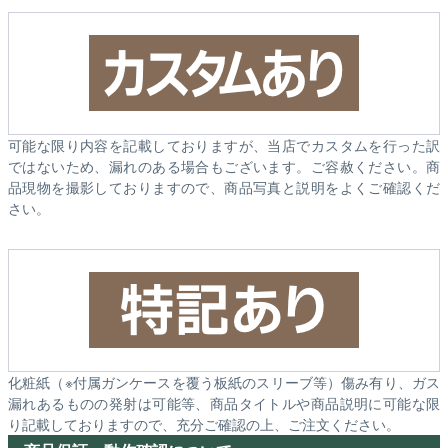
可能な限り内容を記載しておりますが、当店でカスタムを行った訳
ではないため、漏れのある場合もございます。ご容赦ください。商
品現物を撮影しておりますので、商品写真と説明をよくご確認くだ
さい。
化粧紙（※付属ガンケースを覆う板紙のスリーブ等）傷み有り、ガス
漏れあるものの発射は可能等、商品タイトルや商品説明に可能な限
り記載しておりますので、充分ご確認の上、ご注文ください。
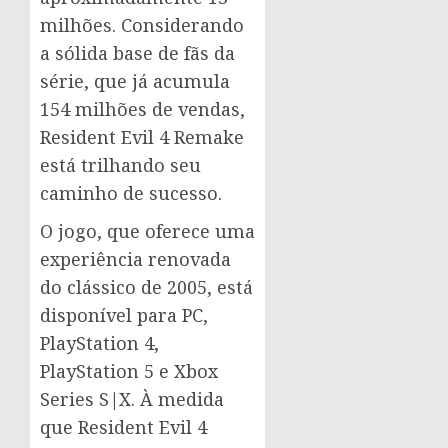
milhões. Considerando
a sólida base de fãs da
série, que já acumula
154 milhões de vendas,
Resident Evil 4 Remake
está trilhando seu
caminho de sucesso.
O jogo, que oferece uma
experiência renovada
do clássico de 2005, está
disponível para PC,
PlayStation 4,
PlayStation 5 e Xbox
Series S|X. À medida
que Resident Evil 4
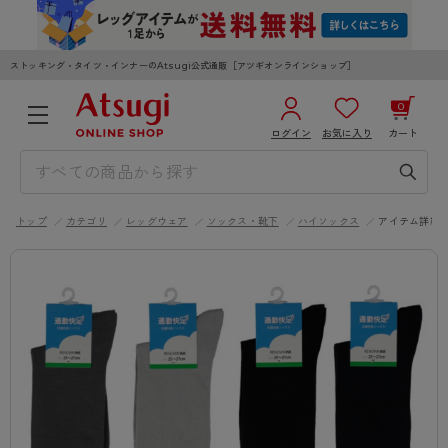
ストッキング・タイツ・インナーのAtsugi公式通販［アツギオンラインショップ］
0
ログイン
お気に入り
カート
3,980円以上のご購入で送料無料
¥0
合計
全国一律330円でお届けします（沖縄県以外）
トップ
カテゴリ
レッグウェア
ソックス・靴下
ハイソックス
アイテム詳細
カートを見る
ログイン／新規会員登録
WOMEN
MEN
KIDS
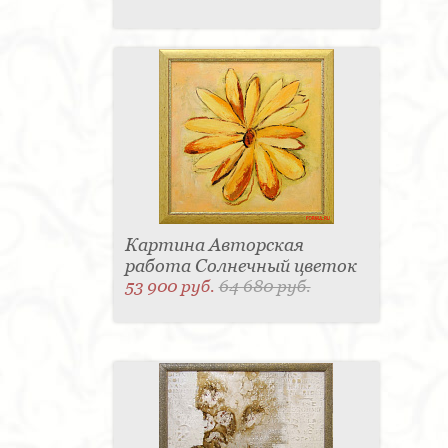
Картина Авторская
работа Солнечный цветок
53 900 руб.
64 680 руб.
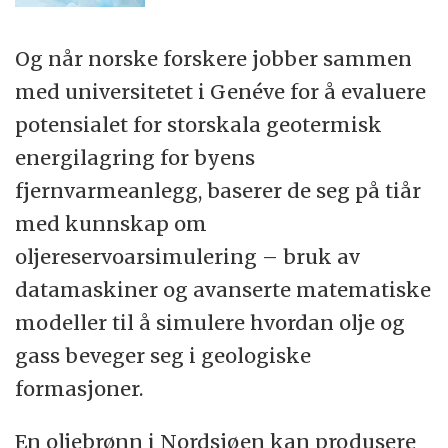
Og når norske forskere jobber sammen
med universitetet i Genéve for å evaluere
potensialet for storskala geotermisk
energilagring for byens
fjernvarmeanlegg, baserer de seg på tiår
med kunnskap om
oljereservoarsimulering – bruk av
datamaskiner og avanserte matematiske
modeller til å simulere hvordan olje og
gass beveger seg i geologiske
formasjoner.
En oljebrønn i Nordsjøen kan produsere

──────────

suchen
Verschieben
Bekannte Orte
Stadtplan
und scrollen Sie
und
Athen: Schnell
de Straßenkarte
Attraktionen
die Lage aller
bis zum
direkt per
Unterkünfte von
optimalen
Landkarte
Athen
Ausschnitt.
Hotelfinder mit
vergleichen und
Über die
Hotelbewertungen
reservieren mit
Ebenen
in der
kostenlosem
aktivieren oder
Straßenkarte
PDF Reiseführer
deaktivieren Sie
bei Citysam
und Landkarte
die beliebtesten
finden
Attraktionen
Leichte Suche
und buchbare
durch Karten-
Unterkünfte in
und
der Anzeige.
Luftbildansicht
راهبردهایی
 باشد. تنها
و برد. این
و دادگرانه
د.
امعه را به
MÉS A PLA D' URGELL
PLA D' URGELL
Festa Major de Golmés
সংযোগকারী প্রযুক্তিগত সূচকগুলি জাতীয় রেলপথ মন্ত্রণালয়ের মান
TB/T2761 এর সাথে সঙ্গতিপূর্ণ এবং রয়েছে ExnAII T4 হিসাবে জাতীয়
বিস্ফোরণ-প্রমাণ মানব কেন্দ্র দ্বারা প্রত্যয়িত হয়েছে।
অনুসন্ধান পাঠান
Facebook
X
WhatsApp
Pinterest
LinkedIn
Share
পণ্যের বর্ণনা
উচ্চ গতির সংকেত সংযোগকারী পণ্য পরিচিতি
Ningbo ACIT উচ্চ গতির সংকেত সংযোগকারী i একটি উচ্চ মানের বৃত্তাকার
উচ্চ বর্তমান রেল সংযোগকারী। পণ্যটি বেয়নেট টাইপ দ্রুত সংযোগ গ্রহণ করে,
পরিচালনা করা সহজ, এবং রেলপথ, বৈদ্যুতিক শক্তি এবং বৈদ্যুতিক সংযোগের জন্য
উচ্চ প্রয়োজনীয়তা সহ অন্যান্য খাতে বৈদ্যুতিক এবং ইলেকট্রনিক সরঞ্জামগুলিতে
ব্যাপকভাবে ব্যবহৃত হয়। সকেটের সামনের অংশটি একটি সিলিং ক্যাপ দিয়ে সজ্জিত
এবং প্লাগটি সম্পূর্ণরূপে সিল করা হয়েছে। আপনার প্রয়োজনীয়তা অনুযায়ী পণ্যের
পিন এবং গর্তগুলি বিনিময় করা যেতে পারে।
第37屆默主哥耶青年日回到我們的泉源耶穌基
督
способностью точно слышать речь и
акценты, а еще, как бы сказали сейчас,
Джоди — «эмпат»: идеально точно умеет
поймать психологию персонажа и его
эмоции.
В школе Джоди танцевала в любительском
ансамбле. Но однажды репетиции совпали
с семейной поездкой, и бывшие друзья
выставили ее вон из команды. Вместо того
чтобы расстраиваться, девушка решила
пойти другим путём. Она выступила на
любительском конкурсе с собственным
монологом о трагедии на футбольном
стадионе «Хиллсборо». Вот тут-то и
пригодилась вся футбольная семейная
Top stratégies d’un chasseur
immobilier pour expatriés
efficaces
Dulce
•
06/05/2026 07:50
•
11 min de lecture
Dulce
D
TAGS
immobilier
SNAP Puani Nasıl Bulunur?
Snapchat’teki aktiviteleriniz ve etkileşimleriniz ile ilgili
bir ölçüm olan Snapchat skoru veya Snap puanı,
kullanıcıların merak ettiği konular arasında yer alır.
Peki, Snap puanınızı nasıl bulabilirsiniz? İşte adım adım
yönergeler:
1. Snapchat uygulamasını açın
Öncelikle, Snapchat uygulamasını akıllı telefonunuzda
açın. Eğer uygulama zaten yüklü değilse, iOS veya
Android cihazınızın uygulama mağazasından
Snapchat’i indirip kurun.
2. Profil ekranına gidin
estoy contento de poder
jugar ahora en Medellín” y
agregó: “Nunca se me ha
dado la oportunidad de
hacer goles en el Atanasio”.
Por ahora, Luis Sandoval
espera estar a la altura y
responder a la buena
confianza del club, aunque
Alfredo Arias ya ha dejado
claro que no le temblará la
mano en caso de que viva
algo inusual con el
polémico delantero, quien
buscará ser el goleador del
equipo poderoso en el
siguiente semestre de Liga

──────────

◆ Work item: Using the listing above, restate exactly the range between the lines holding "可能な限り内容を記載しておりますが、当店でカスタムを行った訳" and "datamaskiner og avanserte matematiske", inclusive, with pictures left out.

◆ Task response:
可能な限り内容を記載しておりますが、当店でカスタムを行った訳
ではないため、漏れのある場合もございます。ご容赦ください。商
品現物を撮影しておりますので、商品写真と説明をよくご確認くだ
さい。
化粧紙（※付属ガンケースを覆う板紙のスリーブ等）傷み有り、ガス
漏れあるものの発射は可能等、商品タイトルや商品説明に可能な限
り記載しておりますので、充分ご確認の上、ご注文ください。
milhões. Considerando
a sólida base de fãs da
série, que já acumula
154 milhões de vendas,
Resident Evil 4 Remake
está trilhando seu
caminho de sucesso.
O jogo, que oferece uma
experiência renovada
do clássico de 2005, está
disponível para PC,
PlayStation 4,
PlayStation 5 e Xbox
Series S|X. À medida
que Resident Evil 4
ストッキング・タイツ・インナーのAtsugi公式通販［アツギオンラインショップ］
0
ログイン
お気に入り
カート
3,980円以上のご購入で送料無料
¥0
合計
全国一律330円でお届けします（沖縄県以外）
トップ
カテゴリ
レッグウェア
ソックス・靴下
ハイソックス
アイテム詳細
カートを見る
ログイン／新規会員登録
WOMEN
MEN
KIDS
Картина Авторская
работа Солнечный цветок
53 900 руб.
64 680 руб.
Og når norske forskere jobber sammen
med universitetet i Genéve for å evaluere
potensialet for storskala geotermisk
energilagring for byens
fjernvarmeanlegg, baserer de seg på tiår
med kunnskap om
oljereservoarsimulering – bruk av
datamaskiner og avanserte matematiske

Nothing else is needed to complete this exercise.